The film is less about how bad Joseph Kony is and more about what a great, caring, loving, humanitarian, compassionate, understanding, sincere, humane, swell, righteous, groovy, empathetic son-of-a-gun Jason Russell is. (…)

That boy just barks GAY like a tiny French poodle. This would hardly be an issue if Russell didn’t creepily exploit his young son as a theatrical prop/beard throughout the documentary. It also wouldn’t bear noting if Russell’s organization, Invisible Children—never trust a grown man who works for a place with the word “Children” in its name—didn’t receive funding from anti-gay Christian groups as well as align itself with Ugandan pastor Martin Ssempa, sponsor of a “Kill the Gays” bill as well as a critic of “anal licking” and a public simulator of gay fellatio. (…)

His mannerisms are so in flagrante delicto homo, it almost seems righteous to want to gay-bash him out of the closet for the sake of everyone’s sanity. (…)

Real-life Africans wound up throwing rocks at the screen during a recent outdoor showing of KONY 2012 in Northern Uganda, complaining that all the film’s heroes were white and that neither Kony nor his Lord’s Resistance Army have been spotted in their country since 2006.

[W]e must never forget that Jason Russell once suggested issuing T-shirts that said AFRICA IS SO HOT RIGHT NOW and AFRICA IS THE NEW PINK.

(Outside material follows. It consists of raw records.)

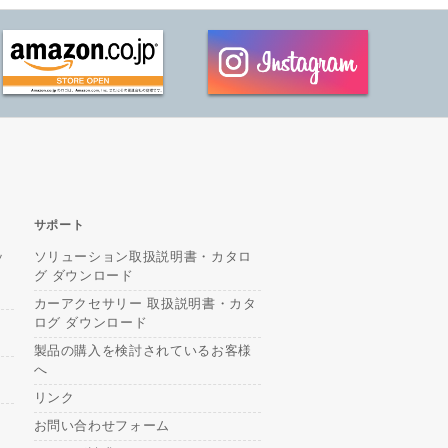
サポート
ッ
ソリューション取扱説明書・カタロ
グ ダウンロード
カーアクセサリー 取扱説明書・カタ
ログ ダウンロード
製品の購入を検討されているお客様
へ
リンク
お問い合わせフォーム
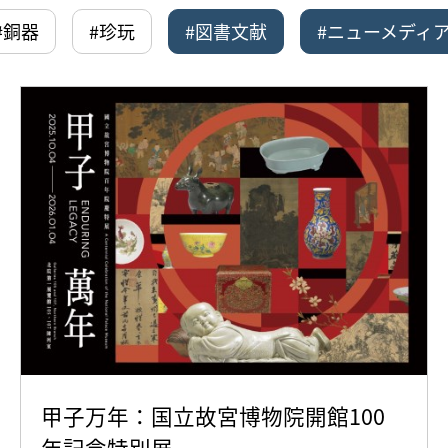
#銅器
#珍玩
#図書文献
#ニューメディ
甲子万年：国立故宮博物院開館100
年記念特別展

However, I’ll let Ann Coulter elaborate on the “Jerry Falwell/Teletubby” thing:

Beginning in early 1998, the news was bristling with stories about a children’s cartoon PBS was importing from Britain that featured a gay cartoon character, Tinky Winky, the purple Teletubbie with a male voice and a red handbag.

People magazine gleefully reported that Teletubbies was “aimed at Telebabies as young as 1 year. But teenage club kids love the products’ kitsch value, and gay men have made the purse-toting Tinky Winky a camp icon.”

In the Nexis archives for 1998 alone, there are dozens and dozens of mentions of Tinky Winky being gay — in periodicals such as Newsweek, The Toronto Star, The Washington Post (twice!), The New York Times and Time magazine (also twice).

In its Jan. 8, 1999, issue, USA Today accused The Washington Post of “outing” Tinky Winky, with a “recent Washington Post In/Out list putting T.W. opposite Ellen DeGeneres and Anne Heche, essentially ‘outing’ the kids’ show character.”

Michael Musto of The Village Voice boasted that Tinky Winky was “out and proud,” noting that it was “a great message to kids — not only that it’s OK to be gay, but the importance of being well accessorized.”

All this appeared before Falwell made his first mention of Tinky Winky.